GENDER IS A SALIENT TOPIC FOR ME, as I analyze situations for deeper gendered divisions, for sexism and heterosexism, and for intersectional inclusiveness. This analysis drove me into a social activist circle that provided me the opportunity to audition for and try to promote feminism in the Vagina Monologues. This seemed like a natural t for a feminist and queer activist, as I identified, but being the only presumed male cast member seemed like a complication.
The Vagina Monologues is a female space both traditionally and contractually that addresses issues of vaginas and women strictly. Entering the space as male-identified was thus controversial. Eve Ensler herself put in the V-Day production that only women-identified or homosexual males could participate. All other eight cast members were women and had vaginas, creating a dynamic in which I was othered. I wanted to act out the the oppression that women and transwomen face daily, from shame to silence to violence, yet I embodied that very sex and gender causing the oppression. I felt I had invaded a space with male privilege, and I felt slightly uneasy. I often kept to myself and observed the other cast members instead of sharing my experiences. They spoke about their trials with periods, objectification, and shame in a group discussion while I remained silent. I had to be constantly prodded to contribute to any creative part of the process, even though, when I did, there was support without backlash.

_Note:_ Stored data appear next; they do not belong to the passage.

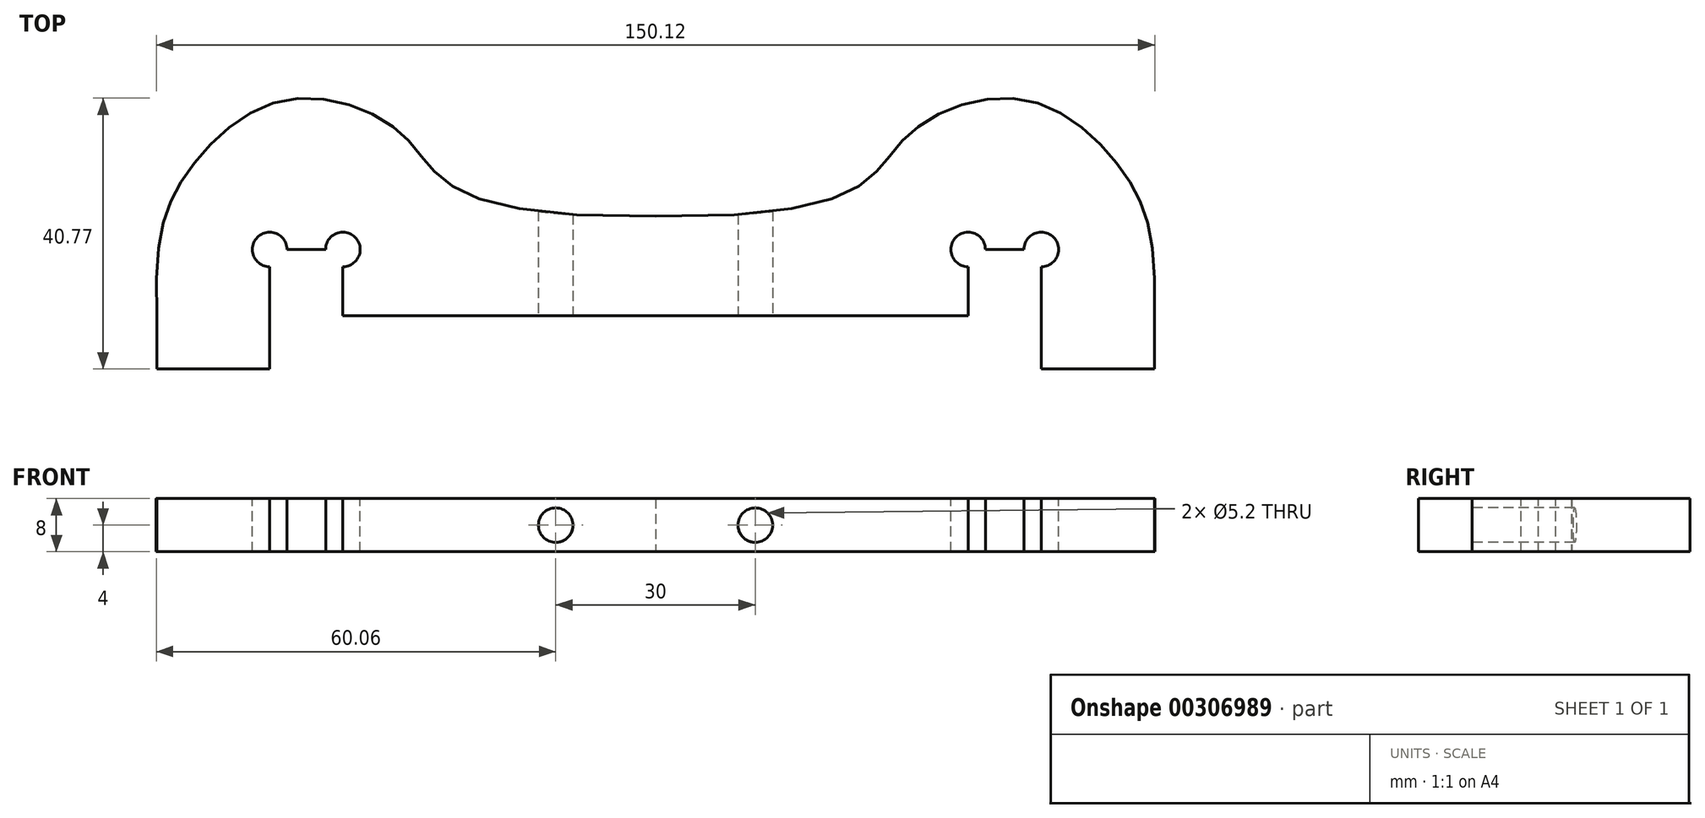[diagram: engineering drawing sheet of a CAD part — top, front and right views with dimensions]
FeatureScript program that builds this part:
annotation { "Feature Type Name" : "Feature", "Feature Type Description" : "" }
export const myFeature = defineFeature(function(context is Context, id is Id, definition is map)
    precondition{}
    {
        {
            var Q0;
            Q0=qCreatedBy(makeId("Top.planeOp"),FACE);
            var sketch = newSketch(context, id + "F0", { "sketchPlane" : qUnion([Q0])});
            skLineSegment(sketch, "E0", {"start": v(0, 0) * mm, "end": v(0, 15) * mm});
            skFitSpline(sketch, "E1", {"points": [v(0, 15) * mm, v(-38.02, 27.29) * mm, v(-55.34, 32.53) * mm, v(-70.32, 21.68) * mm, v(-75, 0) * mm], "startDerivative": vector(-314.64, -4.46) * mm, "endDerivative": vector(4.91, -142) * mm});
            skLineSegment(sketch, "E2", {"start": v(-75, 0) * mm, "end": v(0, 0) * mm});
            skSolve(sketch);
        }
        {
            var Q0;
            Q0 = qSketchRegion(id + "F0", true);
            extrude(context, id + "F1", {"entities" : qUnion([Q0]), "depth" : 8 * mm});
        }
        {
            var Q0;
            {var subQ0=makeQuery(id+"F1.opExtrude","SWEPT_FACE",FACE,{"disambiguationData":[OSD([sQuery(id+"F0.wireOp",EDGE,"E2")])]});Q0=makeQuery(id+"F8.boolean.opBoolean","MERGE",FACE,{"derivedFrom":[subQ0,makeQuery(id+"F8.opPattern","COPY",FACE,{"derivedFrom":subQ0,"instanceName":"1"})]});}
            var sketch = newSketch(context, id + "F2", { "sketchPlane" : qUnion([Q0])});
            skCircle(sketch, "E3", {"center": v(0, 4) * mm, "radius": 2.6 * mm});
            skLineSegment(sketch, "E4", {"start": v(0, -71.2) * mm, "end": v(0, 0) * mm, "construction": true});
            skCircle(sketch, "E5", {"center": v(-15, 4) * mm, "radius": 2.6 * mm});
            skCircle(sketch, "E6", {"center": v(15, 4) * mm, "radius": 2.6 * mm});
            skSolve(sketch);
        }
        {
            var Q0;
            Q0=makeQuery(id+"F2.imprint","IMPRINT",FACE,{"disambiguationData":[TD([[makeQuery(id+"F2.imprint","IMPRINT",EDGE,{"derivedFrom":sQuery(id+"F2.wireOp",EDGE,"E5")}),1.0]])]});
            var Q1;
            Q1=makeQuery(id+"F2.imprint","IMPRINT",FACE,{"disambiguationData":[TD([[makeQuery(id+"F2.imprint","IMPRINT",EDGE,{"derivedFrom":sQuery(id+"F2.wireOp",EDGE,"E6")}),1.0]])]});
            extrude(context, id + "F3", {"entities" : qUnion([Q0, Q1]), "operationType" : NewBodyOperationType.REMOVE, "endBound" : BoundingType.THROUGH_ALL, "oppositeDirection" : true, "depth" : 25 * mm});
        }
        {
            var Q0;
            {var subQ0=makeQuery(id+"F1.opExtrude","SWEPT_FACE",FACE,{"disambiguationData":[OSD([sQuery(id+"F0.wireOp",EDGE,"E2")])]});Q0=makeQuery(id+"F8.boolean.opBoolean","MERGE",FACE,{"derivedFrom":[subQ0,makeQuery(id+"F8.opPattern","COPY",FACE,{"derivedFrom":subQ0,"instanceName":"1"})]});}
            var sketch = newSketch(context, id + "F4", { "sketchPlane" : qUnion([Q0])});
            skLineSegment(sketch, "E7", {"start": v(0, 0) * mm, "end": v(-58, 0) * mm});
            skLineSegment(sketch, "E8", {"start": v(-58, 0) * mm, "end": v(-58, 8) * mm});
            skLineSegment(sketch, "E9", {"start": v(-37.5, 8) * mm, "end": v(-58, 8) * mm});
            skLineSegment(sketch, "E10", {"start": v(-58, 0) * mm, "end": v(-75, 0) * mm});
            skLineSegment(sketch, "E11", {"start": v(-75, 0) * mm, "end": v(-75, 8) * mm});
            skLineSegment(sketch, "E12", {"start": v(-75, 8) * mm, "end": v(-58, 8) * mm});
            skSolve(sketch);
        }
        {
            var Q0;
            Q0=makeQuery(id+"F4.imprint","IMPRINT",FACE,{"disambiguationData":[TD([[makeQuery(id+"F4.imprint","IMPRINT",EDGE,{"derivedFrom":sQuery(id+"F4.wireOp",EDGE,"E8")}),1.0]])]});
            extrude(context, id + "F5", {"entities" : qUnion([Q0]), "operationType" : NewBodyOperationType.ADD, "depth" : 8 * mm});
        }
        {
            var Q0;
            {var subQ0=makeQuery(id+"F1.opExtrude","SWEPT_FACE",FACE,{"disambiguationData":[OSD([sQuery(id+"F0.wireOp",EDGE,"E2")])]});Q0=makeQuery(id+"F8.boolean.opBoolean","MERGE",FACE,{"derivedFrom":[subQ0,makeQuery(id+"F8.opPattern","COPY",FACE,{"derivedFrom":subQ0,"instanceName":"1"})]});}
            var sketch = newSketch(context, id + "F6", { "sketchPlane" : qUnion([Q0])});
            skLineSegment(sketch, "E13.bottom", {"start": v(-58, 8) * mm, "end": v(-47, 8) * mm});
            skLineSegment(sketch, "E13.top", {"start": v(-58, 0) * mm, "end": v(-47, 0) * mm});
            skLineSegment(sketch, "E13.left", {"start": v(-58, 8) * mm, "end": v(-58, 0) * mm});
            skLineSegment(sketch, "E13.right", {"start": v(-47, 8) * mm, "end": v(-47, 0) * mm});
            skSolve(sketch);
        }
        {
            var Q0;
            Q0=makeQuery(id+"F6.imprint","IMPRINT",FACE,{"disambiguationData":[TD([[makeQuery(id+"F6.imprint","IMPRINT",EDGE,{"derivedFrom":sQuery(id+"F6.wireOp",EDGE,"E13.bottom")}),-1.0]])]});
            extrude(context, id + "F7", {"entities" : qUnion([Q0]), "operationType" : NewBodyOperationType.REMOVE, "oppositeDirection" : true, "depth" : 10 * mm});
        }
        {
            var Q0;
            Q0=makeQuery(id+"F1.opExtrude","SWEPT_BODY",BODY,{"disambiguationData":[OSD([sQuery(id+"F0.wireOp",EDGE,"E0"),sQuery(id+"F0.wireOp",EDGE,"E1"),sQuery(id+"F0.wireOp",EDGE,"E2")])]});
            var Q1;
            Q1=makeQuery(id+"F1.opExtrude","SWEPT_FACE",FACE,{"disambiguationData":[OSD([sQuery(id+"F0.wireOp",EDGE,"E0")])]});
            mirror(context, id + "F8", {"operationType" : NewBodyOperationType.ADD, "entities" : qUnion([Q0]), "mirrorPlane" : qUnion([Q1])});
        }
        {
            var Q0;
            {var subQ0=makeQuery(id+"F1.opExtrude","CAP_FACE",FACE,{"disambiguationData":[OSD([sQuery(id+"F0.wireOp",EDGE,"E0"),sQuery(id+"F0.wireOp",EDGE,"E1"),sQuery(id+"F0.wireOp",EDGE,"E2")])],"isStart":false});Q0=makeQuery(id+"F5.boolean.opBoolean","MERGE",FACE,{"derivedFrom":[makeQuery(id+"F8.boolean.opBoolean","MERGE",FACE,{"derivedFrom":[subQ0,makeQuery(id+"F8.opPattern","COPY",FACE,{"derivedFrom":subQ0,"instanceName":"1"})]}),makeQuery(id+"F5.opExtrude","SWEPT_FACE",FACE,{"disambiguationData":[OSD([sQuery(id+"F4.wireOp",EDGE,"E12")])]})]});}
            var sketch = newSketch(context, id + "F9", { "sketchPlane" : qUnion([Q0])});
            skCircle(sketch, "E14", {"center": v(58, 10) * mm, "radius": 2.6 * mm});
            skCircle(sketch, "E15", {"center": v(47, 10) * mm, "radius": 2.6 * mm});
            skCircle(sketch, "E16", {"center": v(-47, 10) * mm, "radius": 2.6 * mm});
            skCircle(sketch, "E17", {"center": v(-58, 10) * mm, "radius": 2.6 * mm});
            skSolve(sketch);
        }
        {
            var Q0;
            {var subQ0=sQuery(id+"F9.wireOp",EDGE,"E14");var subQ1=sQuery(id+"F6.wireOp",EDGE,"E13.bottom");var subQ4=makeQuery(id+"F8.opPattern","COPY",EDGE,{"derivedFrom":makeQuery(id+"F7.boolean.opBoolean","COPY",EDGE,{"derivedFrom":makeQuery(id+"F7.opExtrude","CAP_EDGE",EDGE,{"disambiguationData":[OSD([subQ1])],"isStart":false})}),"instanceName":"1"});var subQ5=makeQuery(id+"F9.imprint","INTERSECT",VERTEX,{"derivedFrom":[subQ4,subQ0]});Q0=makeQuery(id+"F9.imprint","IMPRINT",FACE,{"disambiguationData":[TD([[makeQuery(id+"F9.imprint","IMPRINT",EDGE,{"disambiguationData":[TD([[subQ5,1.0]])],"derivedFrom":subQ0}),1.0]])]});}
            var Q1;
            {var subQ0=sQuery(id+"F9.wireOp",EDGE,"E15");var subQ1=sQuery(id+"F6.wireOp",EDGE,"E13.bottom");var subQ4=makeQuery(id+"F8.opPattern","COPY",EDGE,{"derivedFrom":makeQuery(id+"F7.boolean.opBoolean","COPY",EDGE,{"derivedFrom":makeQuery(id+"F7.opExtrude","CAP_EDGE",EDGE,{"disambiguationData":[OSD([subQ1])],"isStart":false})}),"instanceName":"1"});var subQ5=makeQuery(id+"F9.imprint","INTERSECT",VERTEX,{"derivedFrom":[subQ4,subQ0]});Q1=makeQuery(id+"F9.imprint","IMPRINT",FACE,{"disambiguationData":[TD([[makeQuery(id+"F9.imprint","IMPRINT",EDGE,{"disambiguationData":[TD([[subQ5,-1.0]])],"derivedFrom":subQ0}),1.0]])]});}
            var Q2;
            {var subQ0=sQuery(id+"F9.wireOp",EDGE,"E16");var subQ1=sQuery(id+"F6.wireOp",EDGE,"E13.bottom");var subQ4=makeQuery(id+"F7.boolean.opBoolean","COPY",EDGE,{"derivedFrom":makeQuery(id+"F7.opExtrude","CAP_EDGE",EDGE,{"disambiguationData":[OSD([subQ1])],"isStart":false})});var subQ5=makeQuery(id+"F9.imprint","INTERSECT",VERTEX,{"derivedFrom":[subQ4,subQ0]});Q2=makeQuery(id+"F9.imprint","IMPRINT",FACE,{"disambiguationData":[TD([[makeQuery(id+"F9.imprint","IMPRINT",EDGE,{"disambiguationData":[TD([[subQ5,1.0]])],"derivedFrom":subQ0}),1.0]])]});}
            var Q3;
            {var subQ0=sQuery(id+"F9.wireOp",EDGE,"E17");var subQ1=sQuery(id+"F6.wireOp",EDGE,"E13.bottom");var subQ4=makeQuery(id+"F7.boolean.opBoolean","COPY",EDGE,{"derivedFrom":makeQuery(id+"F7.opExtrude","CAP_EDGE",EDGE,{"disambiguationData":[OSD([subQ1])],"isStart":false})});var subQ5=makeQuery(id+"F9.imprint","INTERSECT",VERTEX,{"derivedFrom":[subQ4,subQ0]});Q3=makeQuery(id+"F9.imprint","IMPRINT",FACE,{"disambiguationData":[TD([[makeQuery(id+"F9.imprint","IMPRINT",EDGE,{"disambiguationData":[TD([[subQ5,-1.0]])],"derivedFrom":subQ0}),1.0]])]});}
            extrude(context, id + "F10", {"entities" : qUnion([Q0, Q1, Q2, Q3]), "operationType" : NewBodyOperationType.REMOVE, "endBound" : BoundingType.THROUGH_ALL, "oppositeDirection" : true, "depth" : 25 * mm});
        }
    });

I am a white, affluent, English speaking, able-bodied, adult male and American citizen — but I am also feminist and queer. I understood my role in the Vagina Monologues as a bearer of male privilege, even though I wanted to identify as a feminist more than as a male.
I also feared how the audience would (or would not) understand my involvement in the project. The unexpected male presence might seem like an intrusion and attack on feminism even though it was an earnest presence. How would the audience read a male body on stage acting out and talking about women-centric issues? If the audience focused on my physically male attributes, they might ignore my identity as a feminist and as a queer person, and, instead of seeing my full intersectional story, some may forefront my identity as privileged white male and see nothing else.
The intersection of oppression and privilege is variable spatially and temporally, which is notable in this particular situation. I felt that my privilege was a form of alienation. In this way, some privileges lose their power as those who dominate oppressed spaces counter them.
These connections between oppression and privilege exists in the Vagina Monologues as well. Fagan’s point about the erasure that stems from the nature of non-consensual male privilege is something that affects many queer people, especially in the context of gay men at the University of Virginia. Many privileges are assigned to men and even more to white men at the University. From assumed competence to assumed safety at night, there are many things that white men do not need to be concerned about. Being queer adds some uncertainty to these assumptions. Legitimacy of thought can often be questioned for effeminate men who may also face rejection and threats of violence for their sexual, and sometimes gender, queerness. In the University context, hate crimes due to sexual orientation have occurred and many queer men find more safety, both physically and for their reputation, in the closet and through online interactions. Sometimes these interactions even police other feminine men and worsen queer oppression. These issues placing gay and queer men into self-oppressing relationships, while still maintaining an assumed and non-consensual male privilege, similarly play on a balance between privilege and oppression as did the Vagina Monologues. In this way, people erase and ignore queer identities when they assume that all men are privileged in all the same ways, or that sexual violence and objectification are strictly issues for women.
All of this came to a point after the show in my gender studies class.
We were required to watch the Monologues, so everyone was sharing their thoughts. Most were compliments. However, one person raised their hand and said, “I just did not understand why they cast a cisgender male for the transgender part.” While I did have a role as a trans person and a woman, this question made sense; however, it still seemed antagonistic. When my professor prompted me to answer the concern, I spoke about the lack of trans auditionees and trying to stop trans erasure. I also made the point that had a lot of knowledge and empathy for this issue. But it did not convince the person.
My professor stepped in. She pointed out that there were also no elderly women, Bosnians, or Iranian Americans on stage, though all of them were portrayed — that gender and sex are just as fluid as age or racial makeup and that the class needed to stop thinking of such narrow definitions of gender. This comment seemed like a neat bow atop my experience in Vagina Monologues without ever having or desiring to have a vagina.